- Actions to take:
a) List every title of a creative work (comic, story, or series) named in the interview excerpt about "7 Against Chaos."
b) Copy the page-level text extractions below word for word, leaving the pictures out of your answer.

- Extract provided:
In July, Chadwick, along with legendary writer Harlan Ellison and celebrated colorist Ken Steacy, will appear in “7 Against Chaos”. This is a massive one-shot graphic work from DC Comics that defines the term “epic”. So much so that, at times, Chadwick admits to being pushed out of his comfort zone with the story (“Concrete”, beside the basic premise, is not an SF or superhero story. There are no supervillains and, much of the time, “Concrete’s” actions are due to him wanting to please people).

This writer spoke to Chadwick, discussing “7 Against Chaos”, writing dialogue with the man who once wrote “Demon With a Glass Hand” for The Outer Limits, the look of the principle figures, and how many people call Ken Steacy “Kenny.”

BLOODY DISGUSTING: What initially drew you to 7 Against Chaos?

PAUL CHADWICK: Harlan called. He’d sold what was then to be a 4-issue Prestige Format series to DC based on a detailed treatment. It was a stretch for me – I’m not known for cosmic spectacle, which was abundant in the story. But the chance to do something with Harlan, who championed Concrete from the beginning, and helped put it on the map, was irresistible.

Harlan’s always liked me, which kind of puzzles me. Maybe my mild and amiable personality calms him in his ordinarily careening existence. Or maybe it’s that I get his sense of humor and laugh at the right times.

BD: Harlan told me that you helped write the dialogue: “There were places where it was obvious what needed to be said and Paul, using my voice, filled it in.” Could you explain the process?

PC: From the beginning the plan was to work in sort of a maximalist Marvel method – dialogue last. Maximalist in that the treatment was highly detailed. There was no problem in breaking down the story, though I sometimes put in unspecified talking scenes where exposition could come out, just to be safe.

Once I started roughs, Harlan had some new thoughts. He’d set up this future world with a straightforward introduction – the prosperity of the interplanetary civilization, built on the backs of slaves –the “reordered” humans with special abilities and often disfigurements. Also, the (so far) absence of intelligent alien life. But it seemed a little slow (you can see roughs of these pages in the hardcover edition) so we dropped those pages. The gathering of the team amounts to a tour of the solar system, so the reader gets the lay of the land from that.

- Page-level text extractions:
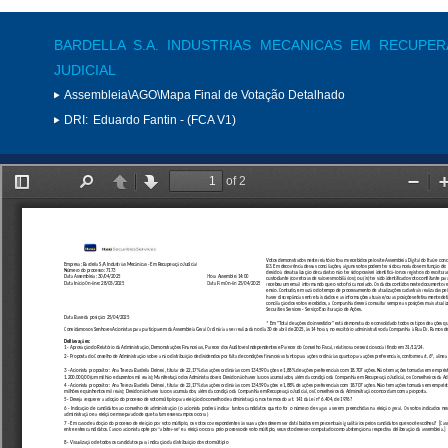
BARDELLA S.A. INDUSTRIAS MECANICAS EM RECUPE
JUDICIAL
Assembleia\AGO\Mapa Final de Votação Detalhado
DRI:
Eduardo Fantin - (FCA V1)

- Solutions to the problems:
a)
- "7 Against Chaos"
- "Concrete"
- "Demon With a Glass Hand"
- The Outer Limits

b)
BARDELLA S.A. INDUSTRIAS MECANICAS EM RECUPE
JUDICIAL
Assembleia\AGO\Mapa Final de Votação Detalhado
DRI:
Eduardo Fantin - (FCA V1)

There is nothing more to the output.